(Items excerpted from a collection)
━━━━━━━━━━━━━━━━

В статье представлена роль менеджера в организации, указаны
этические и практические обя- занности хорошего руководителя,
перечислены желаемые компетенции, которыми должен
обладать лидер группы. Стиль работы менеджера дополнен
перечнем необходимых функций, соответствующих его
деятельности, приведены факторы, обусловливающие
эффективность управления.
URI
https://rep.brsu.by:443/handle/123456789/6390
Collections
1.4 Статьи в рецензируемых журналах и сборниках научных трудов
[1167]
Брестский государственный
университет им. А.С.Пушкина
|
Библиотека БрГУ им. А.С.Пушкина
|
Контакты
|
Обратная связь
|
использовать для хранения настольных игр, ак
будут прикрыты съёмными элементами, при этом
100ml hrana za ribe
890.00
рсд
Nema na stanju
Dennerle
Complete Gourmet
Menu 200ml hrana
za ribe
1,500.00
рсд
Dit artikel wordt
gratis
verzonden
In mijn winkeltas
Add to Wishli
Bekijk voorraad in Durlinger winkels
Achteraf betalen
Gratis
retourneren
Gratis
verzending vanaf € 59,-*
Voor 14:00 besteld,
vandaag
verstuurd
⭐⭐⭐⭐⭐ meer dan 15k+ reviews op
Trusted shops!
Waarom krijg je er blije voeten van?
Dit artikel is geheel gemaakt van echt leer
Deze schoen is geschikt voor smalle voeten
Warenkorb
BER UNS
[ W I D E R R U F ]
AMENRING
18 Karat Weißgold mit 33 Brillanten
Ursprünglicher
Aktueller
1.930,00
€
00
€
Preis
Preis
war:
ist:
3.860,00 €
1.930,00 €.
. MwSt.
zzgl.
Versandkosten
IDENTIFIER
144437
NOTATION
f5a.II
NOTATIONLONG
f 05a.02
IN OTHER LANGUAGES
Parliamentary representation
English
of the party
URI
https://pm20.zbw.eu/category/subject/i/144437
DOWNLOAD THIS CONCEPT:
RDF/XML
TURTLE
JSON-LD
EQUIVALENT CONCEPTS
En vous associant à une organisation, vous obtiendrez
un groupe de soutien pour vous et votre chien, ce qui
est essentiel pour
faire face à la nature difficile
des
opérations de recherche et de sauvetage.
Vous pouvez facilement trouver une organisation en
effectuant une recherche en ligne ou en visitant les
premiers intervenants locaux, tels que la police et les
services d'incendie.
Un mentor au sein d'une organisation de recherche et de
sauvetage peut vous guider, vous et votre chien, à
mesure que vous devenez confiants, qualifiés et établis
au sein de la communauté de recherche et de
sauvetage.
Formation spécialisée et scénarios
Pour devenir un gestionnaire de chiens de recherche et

━━━━━━━━━━━━━━━━

### Aim of the exercise
Copy out the text of every item above line for line, with no changes to wording, spelling, punctuation, or line breaks.

### Response for this exercise
В статье представлена роль менеджера в организации, указаны
этические и практические обя- занности хорошего руководителя,
перечислены желаемые компетенции, которыми должен
обладать лидер группы. Стиль работы менеджера дополнен
перечнем необходимых функций, соответствующих его
деятельности, приведены факторы, обусловливающие
эффективность управления.
URI
https://rep.brsu.by:443/handle/123456789/6390
Collections
1.4 Статьи в рецензируемых журналах и сборниках научных трудов
[1167]
Брестский государственный
университет им. А.С.Пушкина
|
Библиотека БрГУ им. А.С.Пушкина
|
Контакты
|
Обратная связь
|
использовать для хранения настольных игр, ак
будут прикрыты съёмными элементами, при этом
100ml hrana za ribe
890.00
рсд
Nema na stanju
Dennerle
Complete Gourmet
Menu 200ml hrana
za ribe
1,500.00
рсд
Dit artikel wordt
gratis
verzonden
In mijn winkeltas
Add to Wishli
Bekijk voorraad in Durlinger winkels
Achteraf betalen
Gratis
retourneren
Gratis
verzending vanaf € 59,-*
Voor 14:00 besteld,
vandaag
verstuurd
⭐⭐⭐⭐⭐ meer dan 15k+ reviews op
Trusted shops!
Waarom krijg je er blije voeten van?
Dit artikel is geheel gemaakt van echt leer
Deze schoen is geschikt voor smalle voeten
Warenkorb
BER UNS
[ W I D E R R U F ]
AMENRING
18 Karat Weißgold mit 33 Brillanten
Ursprünglicher
Aktueller
1.930,00
€
00
€
Preis
Preis
war:
ist:
3.860,00 €
1.930,00 €.
. MwSt.
zzgl.
Versandkosten
IDENTIFIER
144437
NOTATION
f5a.II
NOTATIONLONG
f 05a.02
IN OTHER LANGUAGES
Parliamentary representation
English
of the party
URI
https://pm20.zbw.eu/category/subject/i/144437
DOWNLOAD THIS CONCEPT:
RDF/XML
TURTLE
JSON-LD
EQUIVALENT CONCEPTS
En vous associant à une organisation, vous obtiendrez
un groupe de soutien pour vous et votre chien, ce qui
est essentiel pour
faire face à la nature difficile
des
opérations de recherche et de sauvetage.
Vous pouvez facilement trouver une organisation en
effectuant une recherche en ligne ou en visitant les
premiers intervenants locaux, tels que la police et les
services d'incendie.
Un mentor au sein d'une organisation de recherche et de
sauvetage peut vous guider, vous et votre chien, à
mesure que vous devenez confiants, qualifiés et établis
au sein de la communauté de recherche et de
sauvetage.
Formation spécialisée et scénarios
Pour devenir un gestionnaire de chiens de recherche et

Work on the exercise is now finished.